* **WHAT THE TASK REQUIRES**:
Every line below that contains "Clouds" is to be copied.

[Excerpts from a dataset]

=====

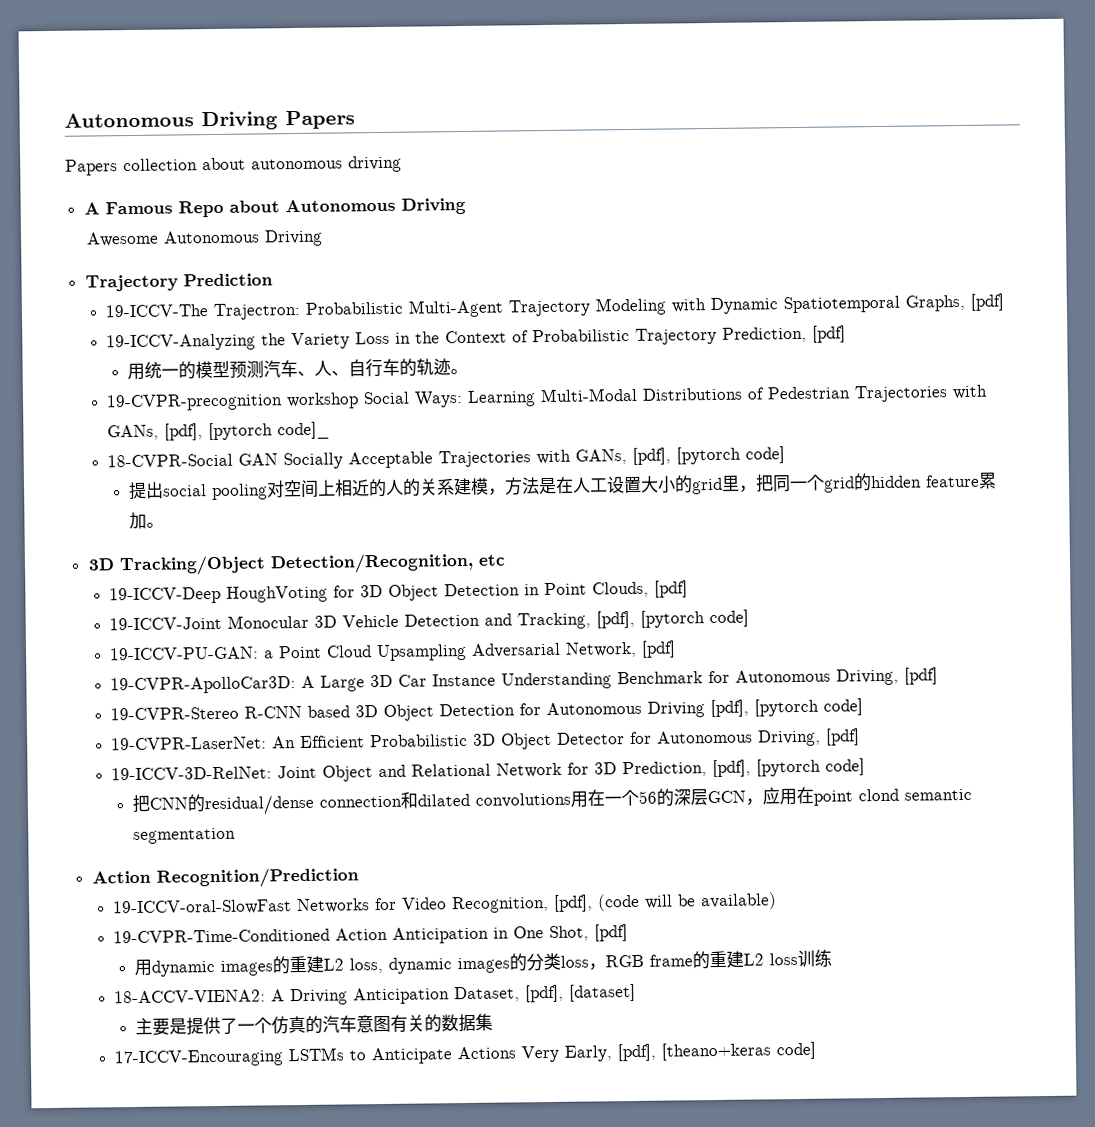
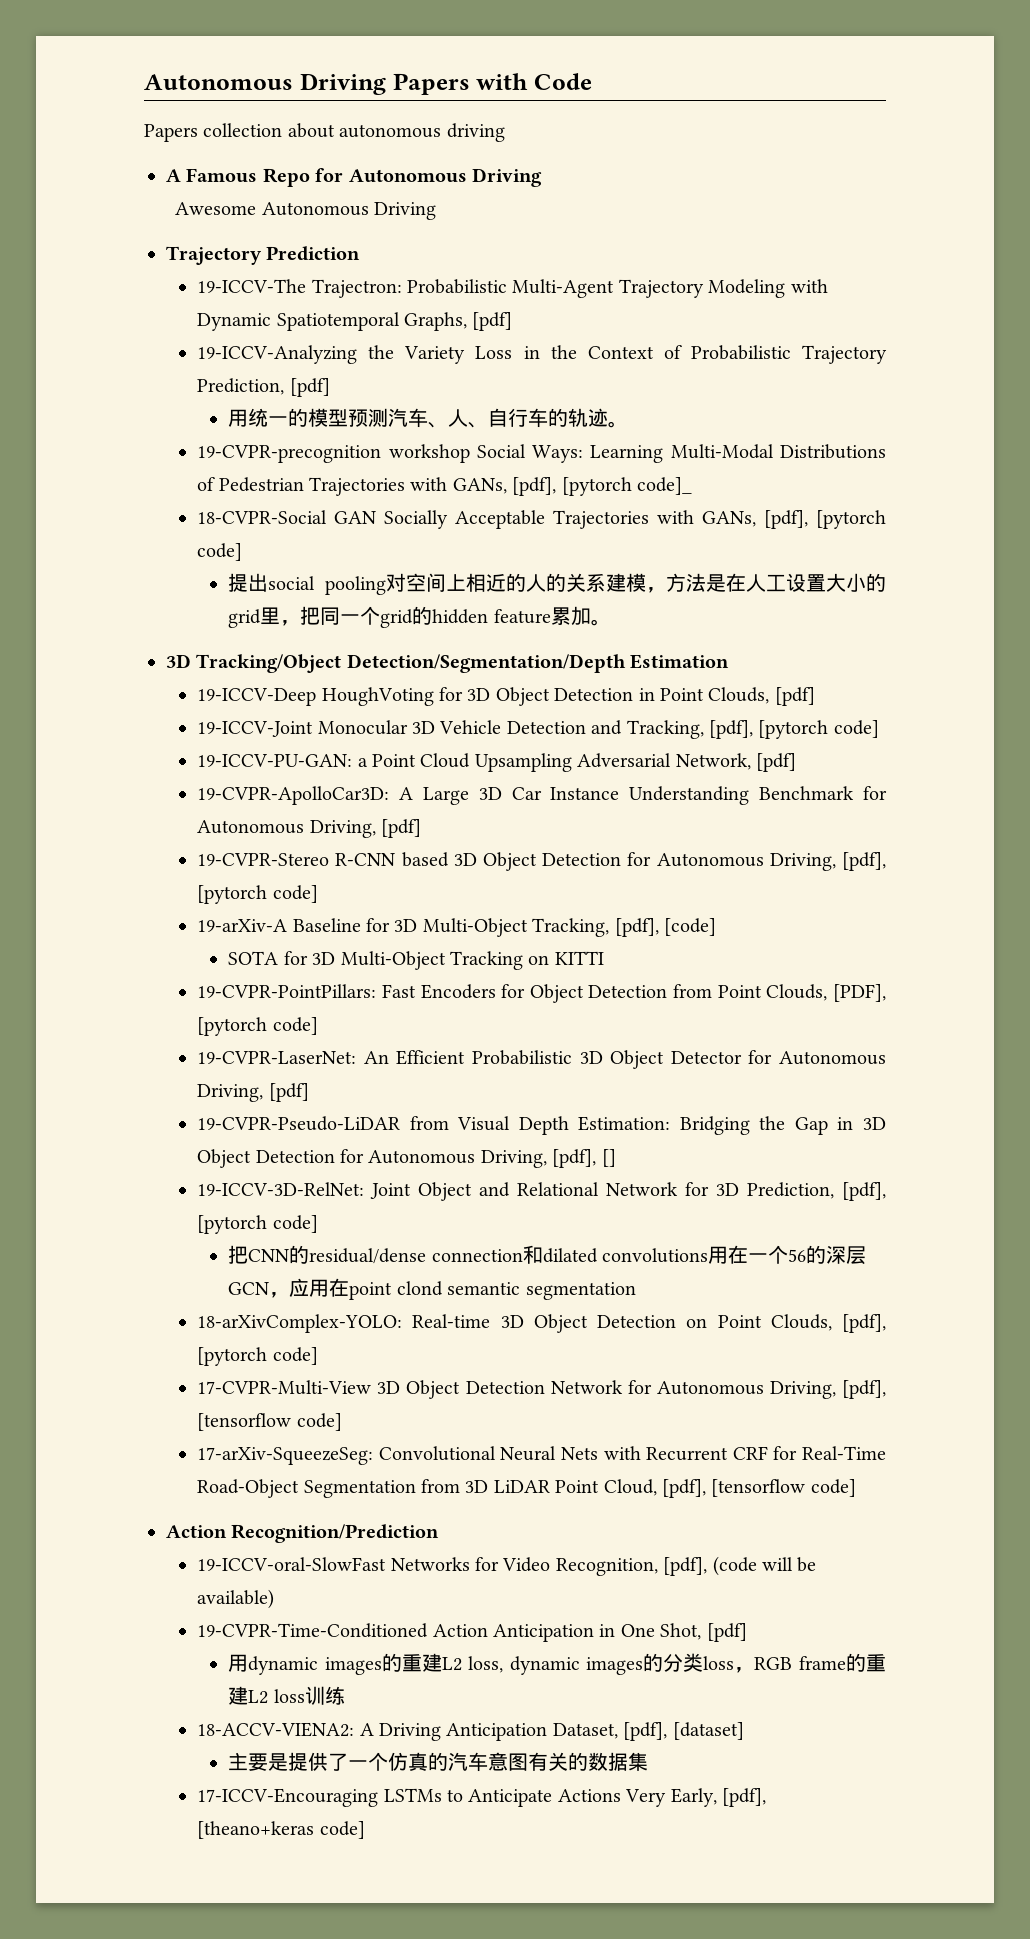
(355, 120) none -> [476,73,592,90] with Code
[228,200,280,213] about -> [315,168,344,182] for
[269,552,506,575] Detection/Recognition, etc -> [346,654,730,673] Detection/Segmentation/Depth Estimation
[647,698,864,718] Driving [pdf], [pytorch code] -> [769,852,886,871] [197,885,318,904] [197,918,717,937] [228,951,604,970] [197,984,886,1003] [197,1017,318,1036] Driving, [pdf], [pytorch code] // 19-arXiv-A Baseline for 3D Multi-Object Tracking, [pdf], [code] // SOTA for 3D Multi-Object Tracking on KITTI // 19-CVPR-PointPillars: Fast Encoders for Object Detection from Point Clouds, [PDF], [pytorch code]
(861, 737) none -> [197,1116,886,1135] [197,1149,616,1168] // 19-CVPR-Pseudo-LiDAR from Visual Depth Estimation: Bridging the Gap in 3D Object Detection for Autonomous Driving, [pdf], []
(237, 836) none -> [197,1314,886,1333] [197,1347,318,1366] [197,1380,886,1399] [197,1413,342,1431] [197,1446,886,1465] [197,1479,856,1498] // 18-arXivComplex-YOLO: Real-time 3D Object Detection on Point Clouds, [pdf], [pytorch code] // 17-CVPR-Multi-View 3D Object Detection Network for Autonomous Driving, [pdf], [tensorflow code] // 17-arXiv-SqueezeSeg: Convolutional Neural Nets with Recurrent CRF for Real-Time Road-Object Segmentation from 3D LiDAR Point Cloud, [pdf], [tensorflow code]

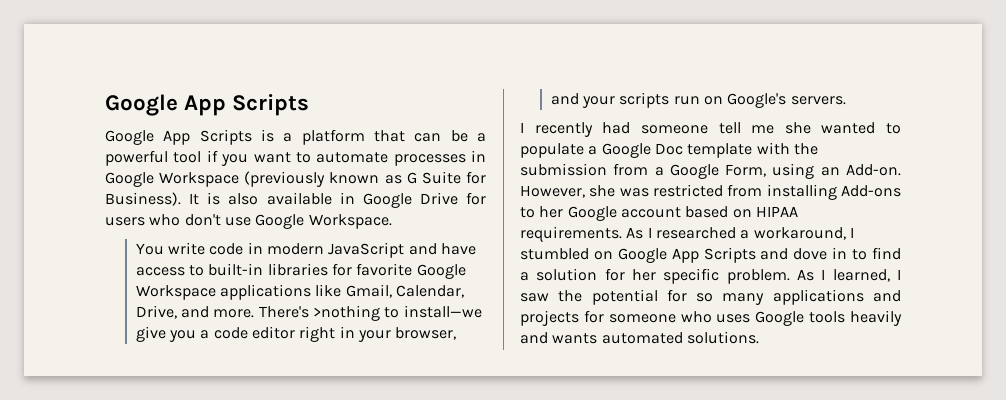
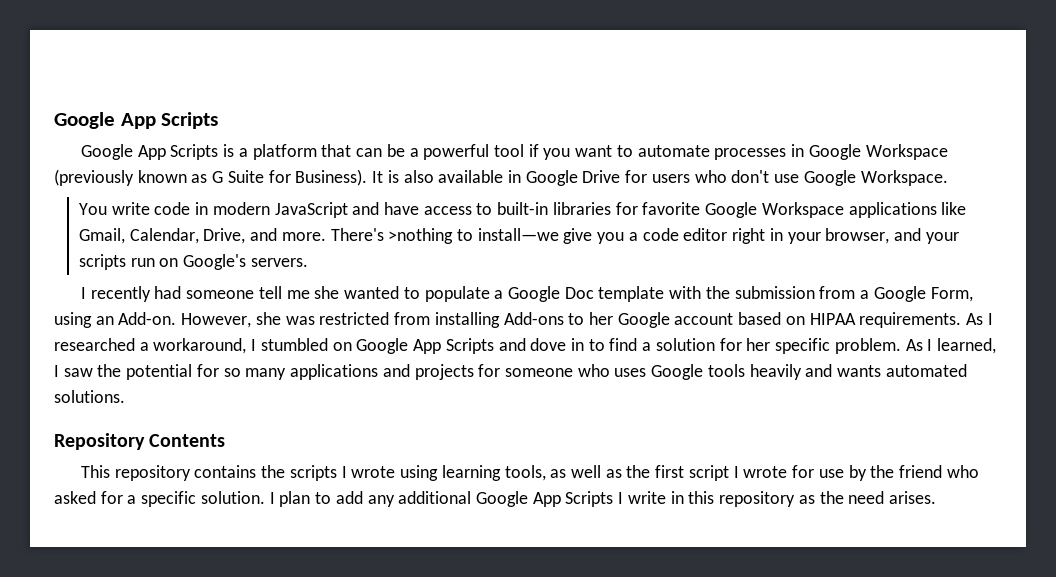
(759, 337) none -> [54,433,226,450] [81,465,979,481] [54,491,936,507] // Repository Contents // This repository contains the scripts I wrote using learning tools, as well as the first script I wrote for use by the friend who asked for a specific solution. I plan to add any additional Google App Scripts I write in this repository as the need arises.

=====

* **EXERCISE RESPONSE**:
[647,698,864,718] Driving [pdf], [pytorch code] -> [769,852,886,871] [197,885,318,904] [197,918,717,937] [228,951,604,970] [197,984,886,1003] [197,1017,318,1036] Driving, [pdf], [pytorch code] // 19-arXiv-A Baseline for 3D Multi-Object Tracking, [pdf], [code] // SOTA for 3D Multi-Object Tracking on KITTI // 19-CVPR-PointPillars: Fast Encoders for Object Detection from Point Clouds, [PDF], [pytorch code]
(237, 836) none -> [197,1314,886,1333] [197,1347,318,1366] [197,1380,886,1399] [197,1413,342,1431] [197,1446,886,1465] [197,1479,856,1498] // 18-arXivComplex-YOLO: Real-time 3D Object Detection on Point Clouds, [pdf], [pytorch code] // 17-CVPR-Multi-View 3D Object Detection Network for Autonomous Driving, [pdf], [tensorflow code] // 17-arXiv-SqueezeSeg: Convolutional Neural Nets with Recurrent CRF for Real-Time Road-Object Segmentation from 3D LiDAR Point Cloud, [pdf], [tensorflow code]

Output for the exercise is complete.